**** EXTRACTED TEXT

For instance, the exhibition at ROOF-A features scenes of migrants on the run; the shipment of toxic Western waste to Africa; surveillance practices in the former GDR; and monkeys in a meeting, undisturbed by falling bombs—a commentary on Dutch politics driven by populism (“you might as well put a monkey there,” according to the artist). Two striking small paintings constitute ‘indictments of war in general and the war in Ukraine in particular.’ With their directness and distorted perspectives, they are on par with the war paintings Constant created in the early 1950s. As with all of Charlotte Schleiffert’s works, it is here too the small, meaningful details that enhance the expressive power: the rhythm of lines and brushstrokes; detailed and schematic sections; scratches in the wet paint; collage elements of painted human heads, cut out from other canvases.

The personal and the political are always closely intertwined in Schleiffert’s work. The artist was far ahead of her time with the large hybrid figures that played a central role in her work from the very beginning. Her protagonists embody different genders, cultural backgrounds, historical references, and even anthropomorphic and non-human forms. “Challenging types,” is how the artist describes them. As the American feminist philosopher Judith Butler would argue around the time of Schleiffert’s studies at Ateliers 63 in Haarlem (now De Ateliers; 1990–1992): identity is free and by no means fixed. Butler similarly demonstrated in works such as Gender Trouble (1990) and Bodies that Matter (1993) how gender and sexuality are not predetermined but rather the outcome of a performative game, in which roles are potentially rewritten and reconstructed anew each time.

Schleiffert’s composite creatures—which perhaps prefer to be referred to in the plural—seem to be the result of a game of this kind. “I want to create a mix of times and places. My figures aren’t always happy with their lives and dream of an alternative. They embody the longing for a different world,” Schleiffert explained in an interview. For Schleiffert, confronting grim political realities over the past decade has gone hand in hand with a search for an ideal place to live. Several works in the exhibition depict cities that, amidst an unsafe world, are protected or supported by larger-than-life female figures. A large recent canvas (“It’s quite a journey to create such an enormous painting”) shows a lying Cinderella-like figure, surrounded by monitor lizards, who seem to be watching over the vast sea behind her.

But Schleiffert’s longing for an ideal living environment is expressed above all in what she calls “nature drawings”: seemingly delicate depictions featuring floral and plant motifs, which trace their origins to the period when she was studying at De Ateliers. In 2010–2011, Schleiffert created a series of small Alice-through-the-rabbit-hole-style drawings, which were first presented as part of her exhibition "Roses and Pistols" at Museum Het Domein (2011–2012). Recently, these were followed by works on paper in various sizes.

The small drawings appear to depict nothing but natural scenes, populated by amphibians, insects, and birds, but upon closer inspection, minuscule human figures and objects can be discerned within them. In a bouquet, a biblical scene emerges of the Marys mourning over the dead body of Christ. Another work depicts a woman living inside an orchid. A pin-up girl settles down on a giant caterpillar. In a paradisiacal landscape with hibiscus, magnolias, and lupines, a couple making love can suddenly be discerned.

In these animistic drawings, which evoke the atmosphere of Erik of het klein insectenboek and Alice in Wonderland, danger is always lurking. “The images aren’t as frivolous as people sometimes think. Almost every drawing is underpinned by a concern or a problem—about war and the world we live in, or other things that weigh on my mind,” the artist explains. The protection of life and the equality of humans and nature play a central role in Schleiffert’s work. It is not difficult to view the “naturecultures” she presents in her recent works as posthumanist blueprints for a less anthropocentric world order. Who would refuse this when it presents itself so seductively and convincingly in the form of a woman in platform boots and an Oriental jacket, with the head of a pheasant?

********
**** DATA SHOWN

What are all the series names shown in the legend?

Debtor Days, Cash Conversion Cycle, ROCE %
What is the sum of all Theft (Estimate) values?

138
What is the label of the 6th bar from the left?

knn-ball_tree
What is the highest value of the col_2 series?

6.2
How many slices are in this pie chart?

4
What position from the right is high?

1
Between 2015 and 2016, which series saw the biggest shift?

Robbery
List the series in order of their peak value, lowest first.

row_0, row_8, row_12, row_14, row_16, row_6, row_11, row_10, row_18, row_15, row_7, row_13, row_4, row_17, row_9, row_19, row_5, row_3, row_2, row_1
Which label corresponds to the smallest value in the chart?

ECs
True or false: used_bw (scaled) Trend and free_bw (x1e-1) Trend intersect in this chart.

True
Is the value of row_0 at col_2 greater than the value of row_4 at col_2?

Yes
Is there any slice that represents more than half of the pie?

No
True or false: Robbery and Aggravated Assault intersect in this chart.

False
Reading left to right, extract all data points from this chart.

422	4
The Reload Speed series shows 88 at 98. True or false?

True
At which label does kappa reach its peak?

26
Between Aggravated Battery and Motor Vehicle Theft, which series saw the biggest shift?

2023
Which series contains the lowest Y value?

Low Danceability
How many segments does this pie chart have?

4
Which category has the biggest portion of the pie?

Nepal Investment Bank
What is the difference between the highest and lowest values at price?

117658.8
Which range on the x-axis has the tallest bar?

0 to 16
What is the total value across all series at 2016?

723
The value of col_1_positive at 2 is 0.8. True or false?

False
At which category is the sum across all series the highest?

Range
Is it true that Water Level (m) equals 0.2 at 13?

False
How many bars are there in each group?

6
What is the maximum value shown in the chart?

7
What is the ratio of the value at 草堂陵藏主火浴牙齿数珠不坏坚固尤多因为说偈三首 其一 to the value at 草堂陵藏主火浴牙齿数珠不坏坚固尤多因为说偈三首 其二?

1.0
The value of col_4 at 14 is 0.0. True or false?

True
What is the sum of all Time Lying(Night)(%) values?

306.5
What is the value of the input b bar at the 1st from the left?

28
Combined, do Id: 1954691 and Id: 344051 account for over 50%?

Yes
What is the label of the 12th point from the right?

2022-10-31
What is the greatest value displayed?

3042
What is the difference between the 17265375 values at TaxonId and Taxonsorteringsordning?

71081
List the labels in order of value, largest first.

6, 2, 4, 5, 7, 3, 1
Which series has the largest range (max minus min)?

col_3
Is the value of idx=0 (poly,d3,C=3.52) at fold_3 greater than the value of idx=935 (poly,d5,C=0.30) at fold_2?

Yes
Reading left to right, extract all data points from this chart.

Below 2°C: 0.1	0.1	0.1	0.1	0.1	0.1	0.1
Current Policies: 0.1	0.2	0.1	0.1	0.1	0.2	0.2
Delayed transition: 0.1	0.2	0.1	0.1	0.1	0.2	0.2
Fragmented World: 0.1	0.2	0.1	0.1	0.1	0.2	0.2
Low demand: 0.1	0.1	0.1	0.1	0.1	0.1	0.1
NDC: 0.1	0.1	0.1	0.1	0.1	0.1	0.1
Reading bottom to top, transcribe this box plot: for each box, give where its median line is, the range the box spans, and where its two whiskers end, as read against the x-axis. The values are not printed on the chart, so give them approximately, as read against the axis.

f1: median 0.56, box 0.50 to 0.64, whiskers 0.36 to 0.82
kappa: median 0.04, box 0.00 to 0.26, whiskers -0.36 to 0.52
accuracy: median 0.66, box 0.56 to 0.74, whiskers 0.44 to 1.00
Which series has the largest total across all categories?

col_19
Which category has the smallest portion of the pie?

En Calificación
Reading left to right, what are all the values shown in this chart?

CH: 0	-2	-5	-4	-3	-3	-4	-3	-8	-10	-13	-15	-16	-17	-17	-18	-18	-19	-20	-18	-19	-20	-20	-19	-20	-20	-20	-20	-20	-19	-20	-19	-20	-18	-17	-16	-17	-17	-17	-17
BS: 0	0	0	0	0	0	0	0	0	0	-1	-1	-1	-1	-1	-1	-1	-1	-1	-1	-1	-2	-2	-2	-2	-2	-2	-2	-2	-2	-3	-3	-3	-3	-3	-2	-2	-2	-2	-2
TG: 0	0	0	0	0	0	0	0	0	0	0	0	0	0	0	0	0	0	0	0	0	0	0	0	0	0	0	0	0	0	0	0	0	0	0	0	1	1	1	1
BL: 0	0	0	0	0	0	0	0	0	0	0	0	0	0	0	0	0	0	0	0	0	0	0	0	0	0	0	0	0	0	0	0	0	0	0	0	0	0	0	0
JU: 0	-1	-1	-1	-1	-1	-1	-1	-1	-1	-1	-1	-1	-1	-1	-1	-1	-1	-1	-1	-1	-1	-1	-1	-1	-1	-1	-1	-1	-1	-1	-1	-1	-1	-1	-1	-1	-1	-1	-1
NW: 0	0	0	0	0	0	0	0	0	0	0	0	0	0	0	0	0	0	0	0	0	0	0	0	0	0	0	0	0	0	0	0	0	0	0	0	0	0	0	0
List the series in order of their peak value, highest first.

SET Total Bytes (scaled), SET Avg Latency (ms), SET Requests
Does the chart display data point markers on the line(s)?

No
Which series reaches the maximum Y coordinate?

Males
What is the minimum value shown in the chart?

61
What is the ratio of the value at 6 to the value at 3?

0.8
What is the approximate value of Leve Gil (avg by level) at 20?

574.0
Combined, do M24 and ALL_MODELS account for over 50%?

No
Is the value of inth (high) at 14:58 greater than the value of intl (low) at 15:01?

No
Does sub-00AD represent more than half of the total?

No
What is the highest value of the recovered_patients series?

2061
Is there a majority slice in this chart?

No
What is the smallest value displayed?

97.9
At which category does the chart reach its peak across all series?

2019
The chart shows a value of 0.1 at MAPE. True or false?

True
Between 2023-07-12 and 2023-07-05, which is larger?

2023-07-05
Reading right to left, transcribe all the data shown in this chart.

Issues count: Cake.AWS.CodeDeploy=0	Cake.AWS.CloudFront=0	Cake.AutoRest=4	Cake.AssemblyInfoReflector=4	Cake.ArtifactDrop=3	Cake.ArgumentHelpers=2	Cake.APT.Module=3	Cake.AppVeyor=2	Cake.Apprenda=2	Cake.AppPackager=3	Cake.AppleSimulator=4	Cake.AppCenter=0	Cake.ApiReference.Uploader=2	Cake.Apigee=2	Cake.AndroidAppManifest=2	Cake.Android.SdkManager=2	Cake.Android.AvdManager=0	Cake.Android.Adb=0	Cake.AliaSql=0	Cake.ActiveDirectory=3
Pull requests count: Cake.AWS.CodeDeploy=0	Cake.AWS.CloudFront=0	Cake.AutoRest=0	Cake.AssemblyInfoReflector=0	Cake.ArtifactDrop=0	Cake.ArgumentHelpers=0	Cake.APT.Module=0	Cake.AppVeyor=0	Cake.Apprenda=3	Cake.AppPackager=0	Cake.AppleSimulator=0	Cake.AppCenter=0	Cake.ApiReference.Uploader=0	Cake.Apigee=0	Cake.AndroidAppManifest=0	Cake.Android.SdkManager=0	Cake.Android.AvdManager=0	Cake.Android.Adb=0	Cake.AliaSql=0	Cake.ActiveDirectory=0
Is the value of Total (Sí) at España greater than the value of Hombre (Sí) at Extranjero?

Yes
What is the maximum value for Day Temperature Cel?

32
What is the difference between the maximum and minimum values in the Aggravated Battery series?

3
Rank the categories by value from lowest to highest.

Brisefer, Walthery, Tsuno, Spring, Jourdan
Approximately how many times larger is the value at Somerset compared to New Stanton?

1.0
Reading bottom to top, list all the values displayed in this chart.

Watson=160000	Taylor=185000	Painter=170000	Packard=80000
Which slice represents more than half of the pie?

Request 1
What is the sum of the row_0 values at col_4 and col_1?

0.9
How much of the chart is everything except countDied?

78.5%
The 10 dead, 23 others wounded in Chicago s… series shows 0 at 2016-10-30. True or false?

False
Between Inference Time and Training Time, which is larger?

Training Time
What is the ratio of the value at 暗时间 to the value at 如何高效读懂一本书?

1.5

********

### PROBLEM TO WORK ON
Quote the passage of the Charlotte Schleiffert essay between "The personal and" and "anew each time.", inclusive.

### WRITTEN ANSWER
The personal and the political are always closely intertwined in Schleiffert’s work. The artist was far ahead of her time with the large hybrid figures that played a central role in her work from the very beginning. Her protagonists embody different genders, cultural backgrounds, historical references, and even anthropomorphic and non-human forms. “Challenging types,” is how the artist describes them. As the American feminist philosopher Judith Butler would argue around the time of Schleiffert’s studies at Ateliers 63 in Haarlem (now De Ateliers; 1990–1992): identity is free and by no means fixed. Butler similarly demonstrated in works such as Gender Trouble (1990) and Bodies that Matter (1993) how gender and sexuality are not predetermined but rather the outcome of a performative game, in which roles are potentially rewritten and reconstructed anew each time.